━━━━━ RECORDS
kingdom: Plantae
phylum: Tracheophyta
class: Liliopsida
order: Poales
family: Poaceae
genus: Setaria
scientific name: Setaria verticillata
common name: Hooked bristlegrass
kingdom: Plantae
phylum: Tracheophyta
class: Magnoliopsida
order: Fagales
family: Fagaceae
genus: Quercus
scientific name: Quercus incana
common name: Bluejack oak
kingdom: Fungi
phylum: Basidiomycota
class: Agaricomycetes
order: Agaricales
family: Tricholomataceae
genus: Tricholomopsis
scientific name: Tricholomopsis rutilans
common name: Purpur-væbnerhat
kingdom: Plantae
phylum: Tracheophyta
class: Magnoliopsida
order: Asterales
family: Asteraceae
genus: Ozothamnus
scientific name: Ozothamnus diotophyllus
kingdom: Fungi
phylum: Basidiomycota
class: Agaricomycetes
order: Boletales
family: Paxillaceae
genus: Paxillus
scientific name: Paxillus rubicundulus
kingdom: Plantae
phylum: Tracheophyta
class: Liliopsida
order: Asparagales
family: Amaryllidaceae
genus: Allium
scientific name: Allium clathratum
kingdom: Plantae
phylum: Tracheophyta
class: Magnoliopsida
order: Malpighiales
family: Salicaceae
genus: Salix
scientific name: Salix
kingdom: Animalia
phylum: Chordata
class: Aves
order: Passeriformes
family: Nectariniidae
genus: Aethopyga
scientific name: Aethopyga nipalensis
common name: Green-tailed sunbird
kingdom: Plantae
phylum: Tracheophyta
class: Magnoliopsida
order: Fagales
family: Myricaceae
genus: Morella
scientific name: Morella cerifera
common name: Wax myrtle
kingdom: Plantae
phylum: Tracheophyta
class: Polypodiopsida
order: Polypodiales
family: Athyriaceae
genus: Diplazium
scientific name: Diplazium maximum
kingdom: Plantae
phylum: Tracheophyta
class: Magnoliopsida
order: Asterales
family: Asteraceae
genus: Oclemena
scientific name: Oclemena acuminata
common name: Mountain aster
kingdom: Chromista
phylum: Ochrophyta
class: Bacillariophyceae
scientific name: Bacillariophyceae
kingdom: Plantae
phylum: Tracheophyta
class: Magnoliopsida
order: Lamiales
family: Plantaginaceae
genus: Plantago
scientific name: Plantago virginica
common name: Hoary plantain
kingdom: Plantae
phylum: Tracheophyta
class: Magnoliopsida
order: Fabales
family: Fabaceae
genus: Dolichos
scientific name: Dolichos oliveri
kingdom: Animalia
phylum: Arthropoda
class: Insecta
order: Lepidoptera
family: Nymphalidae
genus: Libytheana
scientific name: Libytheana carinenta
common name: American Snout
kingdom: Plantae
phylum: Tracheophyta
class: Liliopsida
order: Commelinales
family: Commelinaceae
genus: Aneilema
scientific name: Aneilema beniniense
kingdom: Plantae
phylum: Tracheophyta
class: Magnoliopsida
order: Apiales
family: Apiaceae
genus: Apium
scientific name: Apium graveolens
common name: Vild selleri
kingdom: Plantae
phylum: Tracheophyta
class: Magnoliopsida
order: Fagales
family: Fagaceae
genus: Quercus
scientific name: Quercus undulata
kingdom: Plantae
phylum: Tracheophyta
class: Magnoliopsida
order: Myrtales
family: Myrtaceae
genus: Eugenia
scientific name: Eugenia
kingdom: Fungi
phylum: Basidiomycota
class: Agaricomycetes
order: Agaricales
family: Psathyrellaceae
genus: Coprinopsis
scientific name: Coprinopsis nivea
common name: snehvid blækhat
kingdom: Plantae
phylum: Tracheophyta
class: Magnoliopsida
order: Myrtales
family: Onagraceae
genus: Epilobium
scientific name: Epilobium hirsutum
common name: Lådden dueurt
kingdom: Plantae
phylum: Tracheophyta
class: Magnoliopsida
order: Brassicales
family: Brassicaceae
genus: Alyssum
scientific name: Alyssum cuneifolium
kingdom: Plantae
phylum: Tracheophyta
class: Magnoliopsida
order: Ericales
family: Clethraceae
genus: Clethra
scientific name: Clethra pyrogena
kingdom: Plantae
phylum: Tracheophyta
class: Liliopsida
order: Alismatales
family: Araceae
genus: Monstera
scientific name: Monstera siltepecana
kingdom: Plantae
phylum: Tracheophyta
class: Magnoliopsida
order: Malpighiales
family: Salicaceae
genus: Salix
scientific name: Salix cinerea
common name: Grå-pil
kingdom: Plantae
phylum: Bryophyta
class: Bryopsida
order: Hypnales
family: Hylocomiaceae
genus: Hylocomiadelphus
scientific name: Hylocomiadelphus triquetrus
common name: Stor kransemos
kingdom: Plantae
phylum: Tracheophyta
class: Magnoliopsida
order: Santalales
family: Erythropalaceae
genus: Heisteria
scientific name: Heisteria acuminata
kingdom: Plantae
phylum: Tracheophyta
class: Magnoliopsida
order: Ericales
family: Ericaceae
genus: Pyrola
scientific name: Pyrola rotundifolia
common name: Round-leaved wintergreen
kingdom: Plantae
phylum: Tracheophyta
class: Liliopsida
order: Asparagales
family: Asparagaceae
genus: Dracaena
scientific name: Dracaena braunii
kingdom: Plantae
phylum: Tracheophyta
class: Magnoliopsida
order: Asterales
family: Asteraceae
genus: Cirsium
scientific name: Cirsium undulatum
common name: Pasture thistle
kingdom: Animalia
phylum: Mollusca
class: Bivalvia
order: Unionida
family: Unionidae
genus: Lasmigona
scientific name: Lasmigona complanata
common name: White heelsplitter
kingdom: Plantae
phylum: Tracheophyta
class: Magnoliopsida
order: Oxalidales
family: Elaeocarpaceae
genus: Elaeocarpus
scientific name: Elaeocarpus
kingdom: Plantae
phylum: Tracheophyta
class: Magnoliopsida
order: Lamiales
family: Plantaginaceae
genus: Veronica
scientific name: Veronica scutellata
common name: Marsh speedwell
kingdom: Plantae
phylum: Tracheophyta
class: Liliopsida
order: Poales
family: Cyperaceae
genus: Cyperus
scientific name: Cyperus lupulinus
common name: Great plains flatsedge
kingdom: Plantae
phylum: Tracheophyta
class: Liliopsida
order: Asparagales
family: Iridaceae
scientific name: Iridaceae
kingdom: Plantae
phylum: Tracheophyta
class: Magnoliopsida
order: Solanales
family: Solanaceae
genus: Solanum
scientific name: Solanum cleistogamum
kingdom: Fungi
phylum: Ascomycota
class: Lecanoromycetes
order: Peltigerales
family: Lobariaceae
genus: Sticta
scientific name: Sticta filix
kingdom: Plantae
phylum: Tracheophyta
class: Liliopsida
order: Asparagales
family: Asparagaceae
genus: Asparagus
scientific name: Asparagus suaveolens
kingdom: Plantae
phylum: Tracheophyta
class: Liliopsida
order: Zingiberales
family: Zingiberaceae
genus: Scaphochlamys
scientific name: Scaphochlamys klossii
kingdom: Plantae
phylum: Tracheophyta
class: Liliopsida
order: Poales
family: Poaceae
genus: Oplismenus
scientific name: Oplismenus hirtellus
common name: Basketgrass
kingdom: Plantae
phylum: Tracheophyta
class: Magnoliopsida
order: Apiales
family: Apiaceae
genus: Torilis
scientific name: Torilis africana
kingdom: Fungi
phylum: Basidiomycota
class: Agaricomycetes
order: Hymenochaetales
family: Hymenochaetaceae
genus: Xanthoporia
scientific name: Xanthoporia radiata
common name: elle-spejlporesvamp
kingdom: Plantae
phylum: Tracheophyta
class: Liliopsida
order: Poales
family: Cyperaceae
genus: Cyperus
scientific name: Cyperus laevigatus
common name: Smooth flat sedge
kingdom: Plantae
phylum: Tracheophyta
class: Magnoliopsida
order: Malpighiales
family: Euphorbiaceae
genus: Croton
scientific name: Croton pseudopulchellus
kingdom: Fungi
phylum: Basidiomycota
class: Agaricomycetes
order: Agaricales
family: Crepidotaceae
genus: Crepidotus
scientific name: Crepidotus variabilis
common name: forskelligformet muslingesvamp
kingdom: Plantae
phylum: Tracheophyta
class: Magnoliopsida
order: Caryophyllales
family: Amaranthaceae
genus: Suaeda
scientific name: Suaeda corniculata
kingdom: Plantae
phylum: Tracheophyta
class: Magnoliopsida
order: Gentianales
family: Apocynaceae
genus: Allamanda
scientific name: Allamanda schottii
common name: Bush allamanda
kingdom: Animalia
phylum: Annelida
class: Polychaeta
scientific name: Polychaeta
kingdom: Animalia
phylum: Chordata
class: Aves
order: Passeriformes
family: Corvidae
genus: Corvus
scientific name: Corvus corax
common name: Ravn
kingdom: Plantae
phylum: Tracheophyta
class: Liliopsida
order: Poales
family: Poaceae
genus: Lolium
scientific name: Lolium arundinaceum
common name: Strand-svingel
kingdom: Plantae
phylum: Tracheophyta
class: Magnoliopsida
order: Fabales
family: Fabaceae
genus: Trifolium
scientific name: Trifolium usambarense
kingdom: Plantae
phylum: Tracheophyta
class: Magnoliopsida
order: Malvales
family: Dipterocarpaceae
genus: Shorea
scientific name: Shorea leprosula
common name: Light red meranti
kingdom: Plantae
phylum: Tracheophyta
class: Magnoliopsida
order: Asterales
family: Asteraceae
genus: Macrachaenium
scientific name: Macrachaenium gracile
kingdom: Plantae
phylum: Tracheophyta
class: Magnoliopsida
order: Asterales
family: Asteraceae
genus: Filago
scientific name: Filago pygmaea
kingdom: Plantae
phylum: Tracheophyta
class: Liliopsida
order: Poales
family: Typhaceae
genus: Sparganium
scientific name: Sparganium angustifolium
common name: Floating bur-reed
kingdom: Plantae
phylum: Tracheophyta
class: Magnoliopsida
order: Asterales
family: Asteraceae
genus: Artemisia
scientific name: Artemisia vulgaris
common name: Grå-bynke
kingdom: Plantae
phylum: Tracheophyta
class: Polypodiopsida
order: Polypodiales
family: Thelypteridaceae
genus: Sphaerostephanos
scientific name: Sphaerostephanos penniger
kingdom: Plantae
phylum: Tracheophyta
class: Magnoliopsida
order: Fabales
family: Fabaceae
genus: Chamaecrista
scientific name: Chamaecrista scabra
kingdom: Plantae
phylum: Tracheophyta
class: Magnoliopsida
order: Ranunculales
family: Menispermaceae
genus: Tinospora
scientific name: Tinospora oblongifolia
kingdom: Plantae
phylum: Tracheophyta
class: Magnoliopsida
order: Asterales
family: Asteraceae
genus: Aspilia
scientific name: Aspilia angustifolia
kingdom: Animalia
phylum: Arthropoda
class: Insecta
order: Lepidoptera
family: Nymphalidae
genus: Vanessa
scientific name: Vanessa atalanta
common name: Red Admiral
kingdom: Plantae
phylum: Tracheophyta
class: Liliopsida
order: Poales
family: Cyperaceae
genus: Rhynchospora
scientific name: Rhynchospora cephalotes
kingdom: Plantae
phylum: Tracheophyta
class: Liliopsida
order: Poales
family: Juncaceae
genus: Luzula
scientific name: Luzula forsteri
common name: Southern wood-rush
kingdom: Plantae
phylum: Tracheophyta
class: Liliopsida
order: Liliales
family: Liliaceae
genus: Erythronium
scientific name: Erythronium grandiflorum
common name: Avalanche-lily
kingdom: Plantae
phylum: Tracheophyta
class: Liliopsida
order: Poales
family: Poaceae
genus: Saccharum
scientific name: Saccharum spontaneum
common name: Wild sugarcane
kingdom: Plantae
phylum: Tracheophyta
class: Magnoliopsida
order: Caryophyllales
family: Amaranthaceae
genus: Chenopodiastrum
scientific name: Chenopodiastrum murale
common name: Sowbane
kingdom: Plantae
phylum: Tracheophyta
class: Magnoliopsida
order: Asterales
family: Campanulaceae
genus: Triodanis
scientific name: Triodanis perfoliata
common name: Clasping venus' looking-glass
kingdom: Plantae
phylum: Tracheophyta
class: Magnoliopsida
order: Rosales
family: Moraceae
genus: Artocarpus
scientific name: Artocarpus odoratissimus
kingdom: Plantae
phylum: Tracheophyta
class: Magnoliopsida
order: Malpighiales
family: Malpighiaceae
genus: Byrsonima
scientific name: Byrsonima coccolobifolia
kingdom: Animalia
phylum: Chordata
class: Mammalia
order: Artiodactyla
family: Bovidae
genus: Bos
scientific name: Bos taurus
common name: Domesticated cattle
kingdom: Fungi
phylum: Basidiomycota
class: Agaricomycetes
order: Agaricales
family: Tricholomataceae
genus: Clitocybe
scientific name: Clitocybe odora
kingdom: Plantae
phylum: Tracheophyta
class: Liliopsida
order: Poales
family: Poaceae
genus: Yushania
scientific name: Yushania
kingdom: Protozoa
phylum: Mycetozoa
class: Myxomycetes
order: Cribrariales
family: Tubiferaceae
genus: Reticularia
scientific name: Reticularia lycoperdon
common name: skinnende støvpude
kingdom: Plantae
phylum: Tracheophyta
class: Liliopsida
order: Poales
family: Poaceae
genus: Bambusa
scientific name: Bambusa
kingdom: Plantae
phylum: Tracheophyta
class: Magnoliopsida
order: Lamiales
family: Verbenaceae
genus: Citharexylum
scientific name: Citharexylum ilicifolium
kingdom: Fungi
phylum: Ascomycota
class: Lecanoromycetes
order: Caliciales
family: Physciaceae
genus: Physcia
━━━━━━━━━━
**STATED PROBLEM**
Reproduce the lines of the material verbatim, starting at the line that contains "genus: Suaeda" and ending at the line that contains "scientific name: Sparganium angustifolium", with both of those lines included.

**SOLUTION**
genus: Suaeda
scientific name: Suaeda corniculata
kingdom: Plantae
phylum: Tracheophyta
class: Magnoliopsida
order: Gentianales
family: Apocynaceae
genus: Allamanda
scientific name: Allamanda schottii
common name: Bush allamanda
kingdom: Animalia
phylum: Annelida
class: Polychaeta
scientific name: Polychaeta
kingdom: Animalia
phylum: Chordata
class: Aves
order: Passeriformes
family: Corvidae
genus: Corvus
scientific name: Corvus corax
common name: Ravn
kingdom: Plantae
phylum: Tracheophyta
class: Liliopsida
order: Poales
family: Poaceae
genus: Lolium
scientific name: Lolium arundinaceum
common name: Strand-svingel
kingdom: Plantae
phylum: Tracheophyta
class: Magnoliopsida
order: Fabales
family: Fabaceae
genus: Trifolium
scientific name: Trifolium usambarense
kingdom: Plantae
phylum: Tracheophyta
class: Magnoliopsida
order: Malvales
family: Dipterocarpaceae
genus: Shorea
scientific name: Shorea leprosula
common name: Light red meranti
kingdom: Plantae
phylum: Tracheophyta
class: Magnoliopsida
order: Asterales
family: Asteraceae
genus: Macrachaenium
scientific name: Macrachaenium gracile
kingdom: Plantae
phylum: Tracheophyta
class: Magnoliopsida
order: Asterales
family: Asteraceae
genus: Filago
scientific name: Filago pygmaea
kingdom: Plantae
phylum: Tracheophyta
class: Liliopsida
order: Poales
family: Typhaceae
genus: Sparganium
scientific name: Sparganium angustifolium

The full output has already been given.